All of the "successful" GIS implementation tasks on defense installations today share one common trait: they all relied heavily on the commercial sector for expertise in all phases of their program; requirements definition, implementation planning, database and application development, and even on-site organizational staffing for program sustainment. In many cases, USAF organizations have relied on the commercial sector so heavily we've neglected to aggressively integrate the use of the organization's GIS investment into our own daily operations. The USAF demand for GIS support from the commercial sector will certainly not lapse anytime soon, regardless of the form the GeoBase effort may formally assume.

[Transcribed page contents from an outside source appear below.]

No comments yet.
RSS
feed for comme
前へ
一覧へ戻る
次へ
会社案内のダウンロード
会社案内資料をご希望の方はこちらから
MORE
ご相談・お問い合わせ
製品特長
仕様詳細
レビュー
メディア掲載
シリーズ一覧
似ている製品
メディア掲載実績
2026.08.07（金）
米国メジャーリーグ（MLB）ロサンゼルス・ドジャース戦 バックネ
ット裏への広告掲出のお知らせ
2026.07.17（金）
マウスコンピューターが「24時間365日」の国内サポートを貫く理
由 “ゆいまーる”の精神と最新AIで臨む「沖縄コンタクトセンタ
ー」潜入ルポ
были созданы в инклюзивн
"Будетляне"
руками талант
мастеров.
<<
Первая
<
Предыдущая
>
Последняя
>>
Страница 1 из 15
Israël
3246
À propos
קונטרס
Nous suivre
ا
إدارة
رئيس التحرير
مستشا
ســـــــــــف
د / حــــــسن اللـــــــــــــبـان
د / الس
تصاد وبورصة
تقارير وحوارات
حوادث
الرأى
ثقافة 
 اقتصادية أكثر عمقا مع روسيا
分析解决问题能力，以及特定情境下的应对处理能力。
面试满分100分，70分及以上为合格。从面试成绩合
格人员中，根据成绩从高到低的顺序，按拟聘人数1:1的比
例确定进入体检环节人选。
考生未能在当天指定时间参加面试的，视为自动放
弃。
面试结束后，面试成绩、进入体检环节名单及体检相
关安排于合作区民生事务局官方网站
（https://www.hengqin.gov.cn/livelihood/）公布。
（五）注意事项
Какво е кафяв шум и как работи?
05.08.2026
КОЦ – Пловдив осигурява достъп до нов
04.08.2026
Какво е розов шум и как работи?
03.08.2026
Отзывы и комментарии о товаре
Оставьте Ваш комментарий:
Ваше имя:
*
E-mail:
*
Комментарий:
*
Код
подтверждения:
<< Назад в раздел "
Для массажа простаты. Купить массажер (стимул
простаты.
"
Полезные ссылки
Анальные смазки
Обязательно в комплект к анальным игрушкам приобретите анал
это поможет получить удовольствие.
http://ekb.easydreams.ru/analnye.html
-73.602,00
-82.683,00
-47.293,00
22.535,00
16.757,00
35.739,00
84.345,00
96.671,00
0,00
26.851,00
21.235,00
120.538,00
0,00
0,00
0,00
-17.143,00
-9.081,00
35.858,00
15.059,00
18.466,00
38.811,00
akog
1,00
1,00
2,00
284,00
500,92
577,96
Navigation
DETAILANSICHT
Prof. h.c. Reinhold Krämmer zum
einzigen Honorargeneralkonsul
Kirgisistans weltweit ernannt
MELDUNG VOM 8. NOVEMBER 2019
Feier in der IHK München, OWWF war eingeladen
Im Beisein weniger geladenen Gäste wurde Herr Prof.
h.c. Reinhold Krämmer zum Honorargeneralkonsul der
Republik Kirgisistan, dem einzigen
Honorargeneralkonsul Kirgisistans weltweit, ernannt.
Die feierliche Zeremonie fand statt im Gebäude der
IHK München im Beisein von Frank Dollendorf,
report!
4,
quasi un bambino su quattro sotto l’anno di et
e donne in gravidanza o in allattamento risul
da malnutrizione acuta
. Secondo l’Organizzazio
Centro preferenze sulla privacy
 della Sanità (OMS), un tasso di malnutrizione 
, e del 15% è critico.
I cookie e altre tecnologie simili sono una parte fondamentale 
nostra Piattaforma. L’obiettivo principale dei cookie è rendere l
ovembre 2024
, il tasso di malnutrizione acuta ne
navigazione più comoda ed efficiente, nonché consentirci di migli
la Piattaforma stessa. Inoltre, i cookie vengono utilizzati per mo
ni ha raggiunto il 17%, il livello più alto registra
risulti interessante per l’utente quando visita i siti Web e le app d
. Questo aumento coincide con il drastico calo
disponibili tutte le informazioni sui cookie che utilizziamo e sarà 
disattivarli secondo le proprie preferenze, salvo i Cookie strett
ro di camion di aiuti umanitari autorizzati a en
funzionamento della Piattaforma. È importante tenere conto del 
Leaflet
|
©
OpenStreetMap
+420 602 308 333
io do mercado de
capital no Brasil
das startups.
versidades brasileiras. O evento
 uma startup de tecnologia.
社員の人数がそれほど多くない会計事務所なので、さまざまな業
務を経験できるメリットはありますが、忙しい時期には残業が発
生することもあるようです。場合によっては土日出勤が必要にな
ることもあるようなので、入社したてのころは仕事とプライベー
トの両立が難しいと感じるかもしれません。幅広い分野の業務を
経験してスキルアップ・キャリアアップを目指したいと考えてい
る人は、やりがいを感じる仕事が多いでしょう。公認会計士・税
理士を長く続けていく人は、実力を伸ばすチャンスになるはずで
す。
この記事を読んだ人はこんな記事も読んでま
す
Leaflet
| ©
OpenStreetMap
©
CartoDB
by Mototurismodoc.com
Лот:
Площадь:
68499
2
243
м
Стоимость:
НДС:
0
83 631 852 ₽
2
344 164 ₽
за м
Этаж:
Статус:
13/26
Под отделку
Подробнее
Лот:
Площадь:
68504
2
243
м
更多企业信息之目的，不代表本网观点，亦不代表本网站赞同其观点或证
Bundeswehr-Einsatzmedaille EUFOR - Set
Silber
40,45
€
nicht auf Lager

However, one change the commercial sector should anticipate is the elimination of redundant installation mapping task orders from various base-level mission elements and their replacement with tasks reflecting an integration of multi-functional geospatial information requirements. Another change should be statements of work for geospatial information and services showing more of a standardized process for commercial firms to follow in producing deliverables in a format easily integrated into a corporate georeferenced mission picture. This would include adherence to spatial data content standards such as the TSSDS as well as metadata standards offered by the Federal Geographic Data Committee.

The USAF GeoBase vision will not be achieved without unprecedented partnering. This includes partnering between a wing's CE and SC components, partnering across the CE and SC communities Air Force wide, and partnering between co-located installations that could share GeoBase development costs. Partnering is also vital between the commercial and military sectors. All too often contractual relationships between commercial and military organizations begin with mutually high expectations only to gradually decay until both parties are blaming the other for failing to meet expectations.

Think for a moment on what circumstances usually lead to this disappointing outcome. The commercial sector obviously secures a competitive advantage by retaining state-of-the-art expertise in the geospatial information technologies. Unfortunately, government employees rarely have the same opportunity to remain abreast of the latest IT developments. For example, in 1993 only one of every 5 IT workers employed by the government was a federal employee while today this federal IT in-house gap has grown to only one of every 8. With no signs of this trend abating, though, a "win-win" outcome still remains very achievable for both the government and commercial parties through GeoBase. Both parties need only to step back from the traditional geospatial information business practices and examine how new proposed tasks could be accomplished more effectively through a corporate "learning consortium" approach, establishing new GeoBase partners in the process. Additional outcomes would include more stable and trusting federal-commercial cooperative ventures. The commercial sector can rest assured that as the USAF GeoBase Initiative moves toward a more formal role still to be determined, they should look forward to improved opportunities to see their efforts lead to long-term enhanced mission performance.